A child with autism can receive language pathology, occupational therapy and behaviour therapy through the government.
“None of those things are available once they turn 19,” she said.
Jillian Hardie, executive director of the Challenge Disability Resource Group, hopes territorial legislation would deal with retrofitting older buildings to ensure universal access.
“An Acorn chairlift does not provide accessibility to people in wheelchairs. What do they do with their chair once they are down or up stairs?” she said.
“A ramp into a store that cannot be navigated once you are in that store is useless.”
New buildings in the territory must meet the current national building code, updated in 2010.
Older buildings are only required to meet the standard that was law when they were built. Those often don’t include accessibility requirements.
Hardie said territorial legislation can help monitor the unique circumstances of remote communities as well as Whitehorse.
Issues that could be addressed in the city include snow and ice removal on sidewalks, the steep grading of one section of the Millennium Trail that can’t be negotiated in a wheelchair, and improper or non-existent curb cuts, she said.
“If you were to tour the town, you would see that all curb cuts are not equal. Some of the curb cuts face directly into the street and have the potential to move you quickly into traffic.

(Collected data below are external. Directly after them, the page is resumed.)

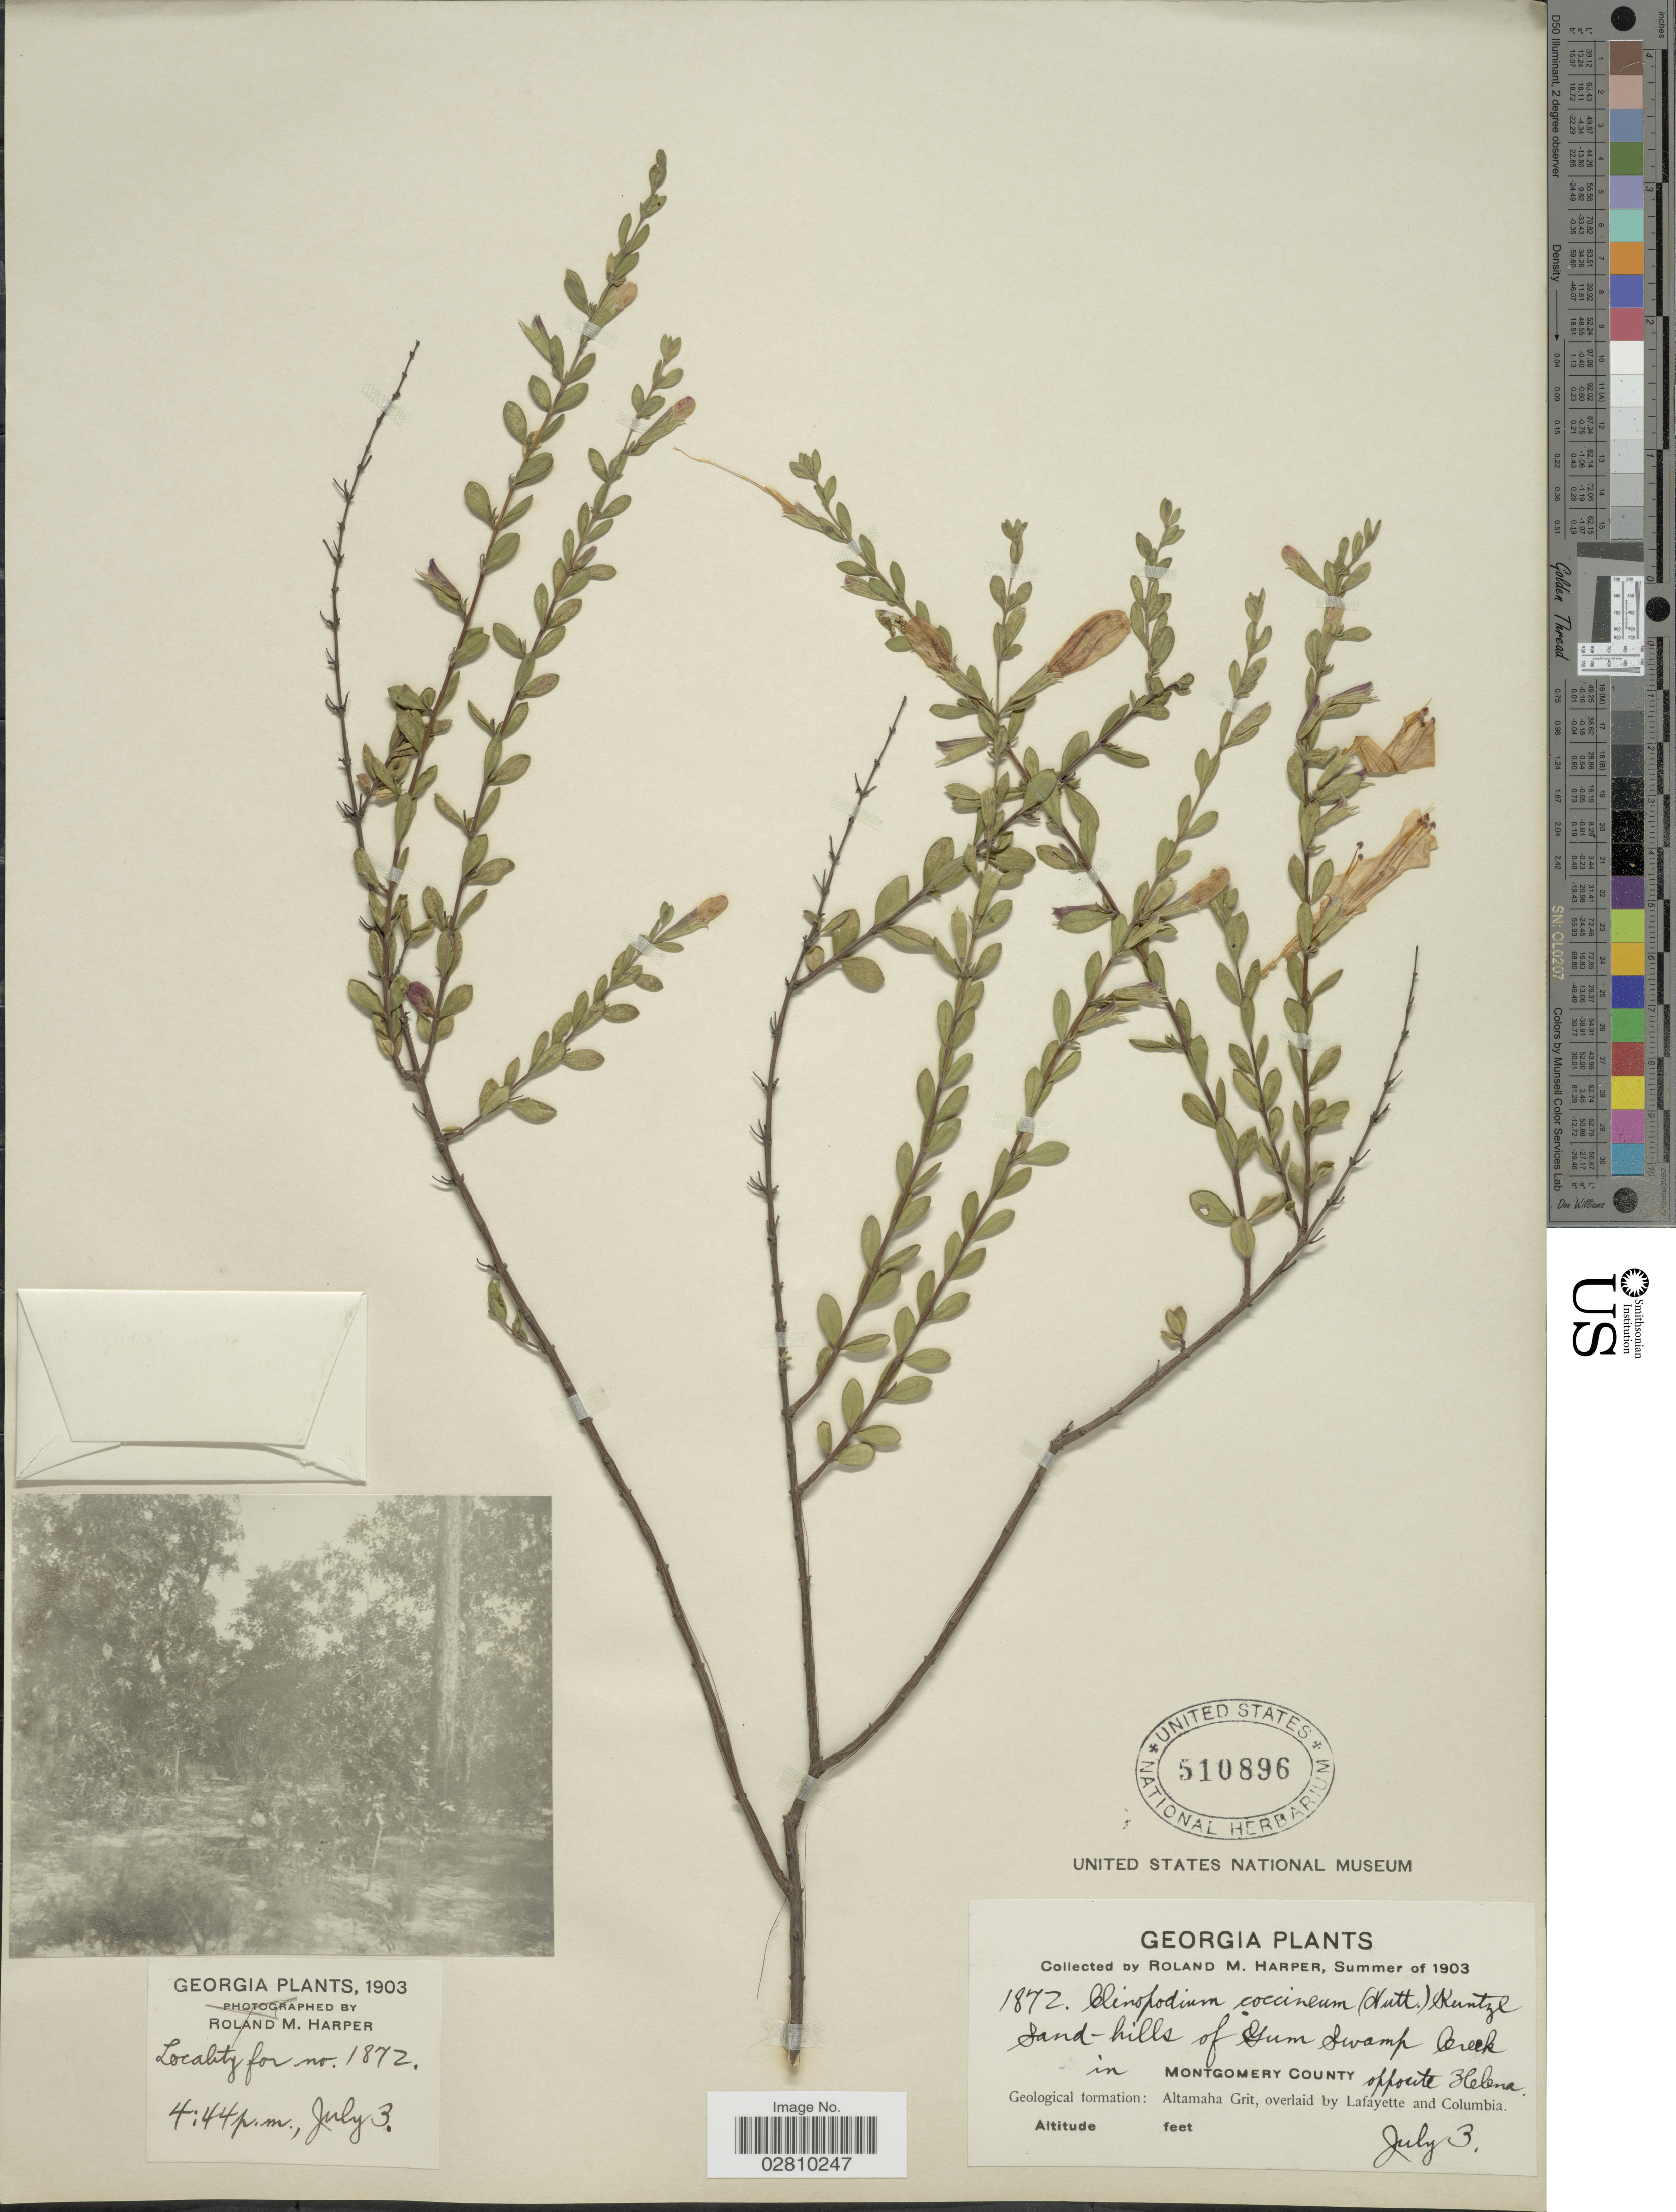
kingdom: Plantae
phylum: Tracheophyta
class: Magnoliopsida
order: Lamiales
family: Lamiaceae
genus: Clinopodium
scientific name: Clinopodium coccineum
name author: (Nutt. ex Hook.) Kuntze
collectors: R. M. Harper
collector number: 1872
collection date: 1903-07-03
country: United States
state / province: Georgia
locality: Sand-hills of Gum Swamp Creek in Montgomery County, opposite Helena. Geological formation: Altamaha Grit, overlaid by Lafayette and Columbia.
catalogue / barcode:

Or in some cases, you have to go out into traffic to access them.”
In the Yukon accessibility appears to be something that’s dealt with on a case-by-case basis.
The City of Whitehorse has a persons with disabilities advisory committee.
The Yukon government’s new Conrad Campground includes two campsites with ramps, picnic tables that can accommodate a wheelchair, and specially designed fire pits.
The government has been funding a part-time American Sign Language interpreter since 2012. That money is scheduled to last until 2018.
Yukon government business cards can be made to include braille, but it’s not always done.
A spokesperson for the Department of Health and Social Services said that’s done “where it is suitable for (the) client group.”
Hardie said she thinks the territorial and municipal governments try their best.
But they need “to have expert consultation on every new project, existing project and upgrade projects,” she said.
“They should be leading because it is the right thing to do, not because they are legislated to do so.”